Document extract:
┏━━
Compare IDW and Kriging for different parameters

Here we use CML rainfall sum for one hour. Note that we exclude (by setting their result to NaN) CMLs that have a too high (0.3) wet_fraction.

[11]:
cmls_hour_selected = cmls_R_1h.R.isel(channel_id=1).isel(time=92).where(cmls.isel(channel_id=1).wet_fraction < 0.3)

The following cell defines the plotting functions and the colorscale

[12]:
bounds = [0.1, 0.2, 0.5, 1, 2, 4, 7, 10, 20]
norm = mpl.colors.BoundaryNorm(boundaries=bounds, ncolors=256, extend='both')
cmap = plt.get_cmap('turbo').copy()
cmap.set_under('w')


def idw_interpolate_and_plot(ax, nnear=15, p=2, max_distance=0.3):

    idw_interpolator = pycml.spatial.interpolator.IdwKdtreeInterpolator(
        nnear=nnear,
        p=p,
        exclude_nan=True,
        max_distance=max_distance,
    )

    R_grid = idw_interpolator(
        x=cmls_R_1h.lon_center,
        y=cmls_R_1h.lat_center,
        z=cmls_hour_selected,
        resolution=0.01,
    )

    pc = ax.pcolormesh(
        idw_interpolator.xgrid,
        idw_interpolator.ygrid,
        R_grid,
        shading='nearest',
        cmap=cmap,
        norm=norm,
    )
    ax.set_title(f'nnear={nnear} p={p}\nmax_distance={max_distance}')

    plot_cml_lines(cmls_R_1h, ax=ax)
    return pc


def kriging_interpolate_and_plot(
    ax,
    nlags=6,
    variogram_model='spherical',
    n_closest_points=None,
    variogram_parameters=None,
):

    kriging_interpolator = pycml.spatial.interpolator.OrdinaryKrigingInterpolator(
        nlags=nlags,
        variogram_model=variogram_model,
        variogram_parameters=variogram_parameters,
        weight=True,
        n_closest_points=n_closest_points,
    )
┗━━
Extracted information:
┏━━
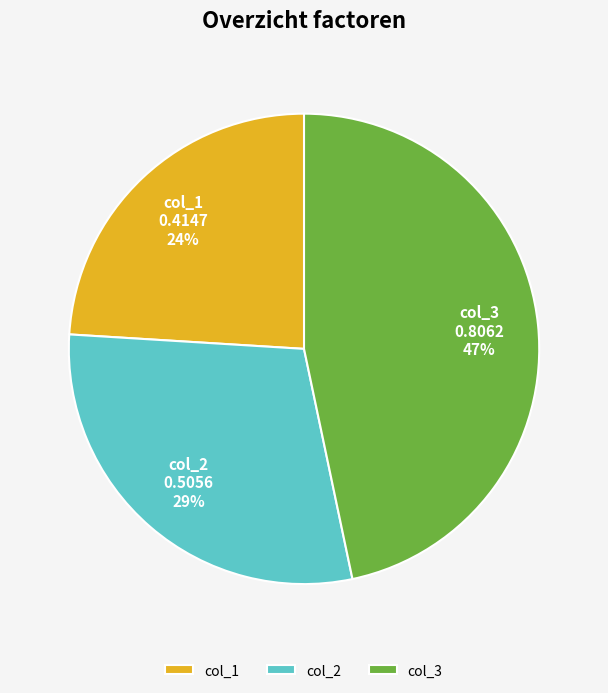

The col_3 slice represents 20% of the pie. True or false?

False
┗━━
┏━━
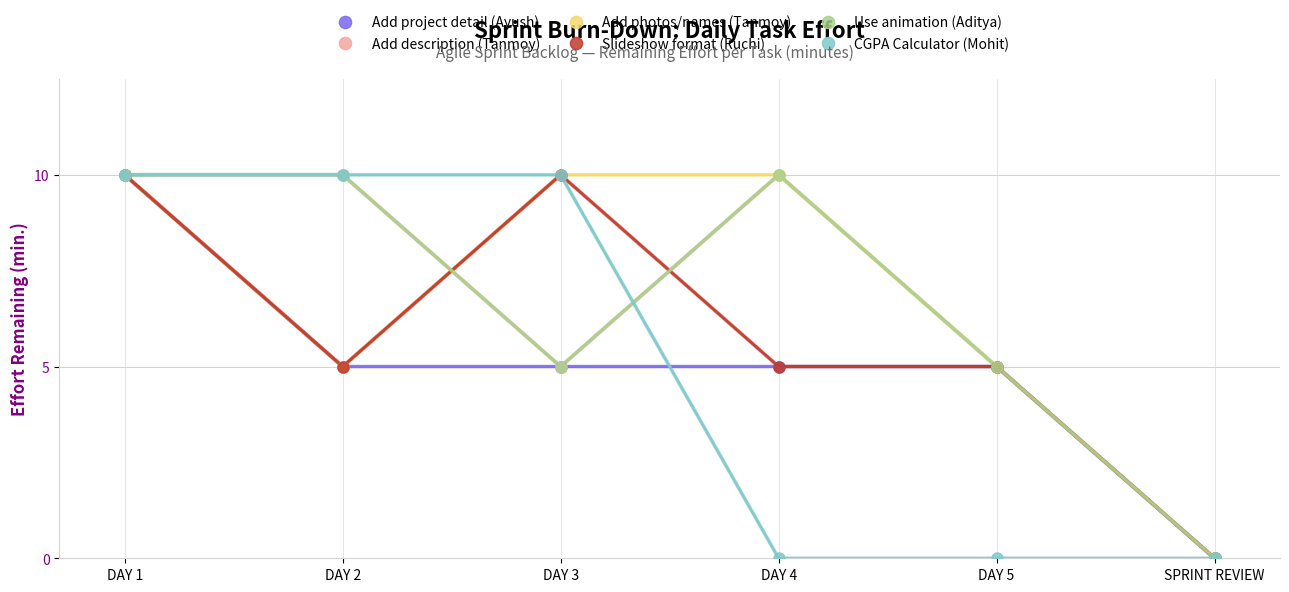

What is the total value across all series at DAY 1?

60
┗━━
┏━━
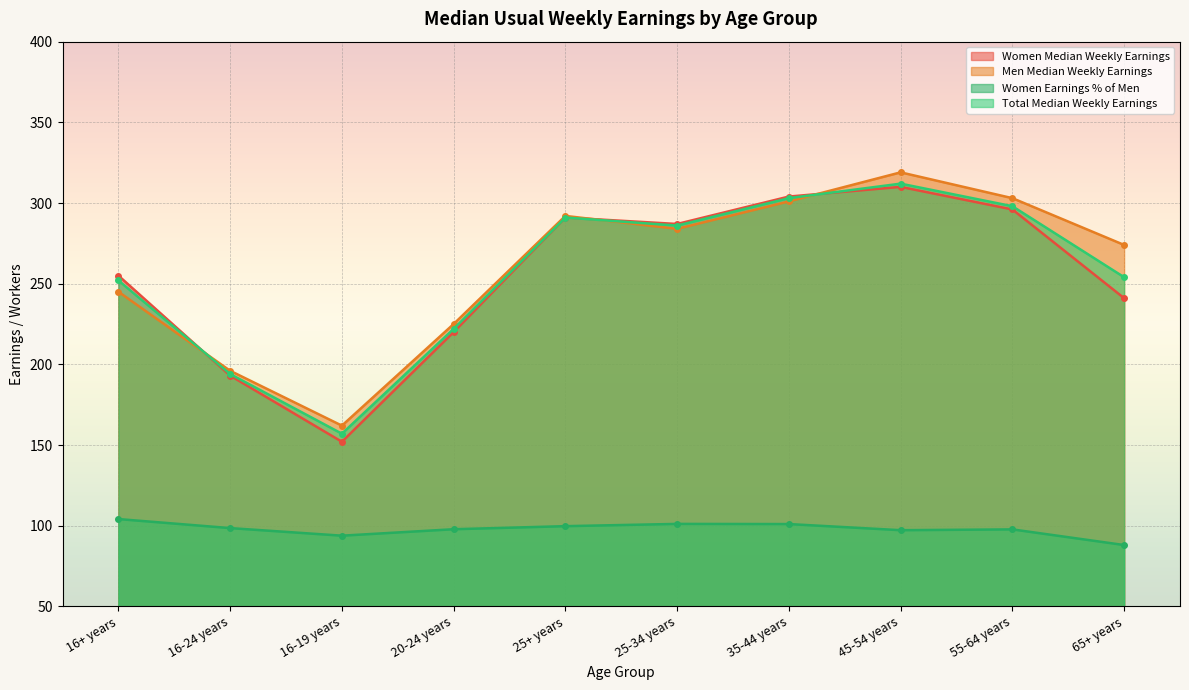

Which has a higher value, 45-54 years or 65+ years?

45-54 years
┗━━
In the IDW and Kriging excerpt, what default variogram model does the Kriging plotting function use? The items are separate material and have no connection to the passage on IDW and Kriging.

Output of the task: It uses 'spherical'.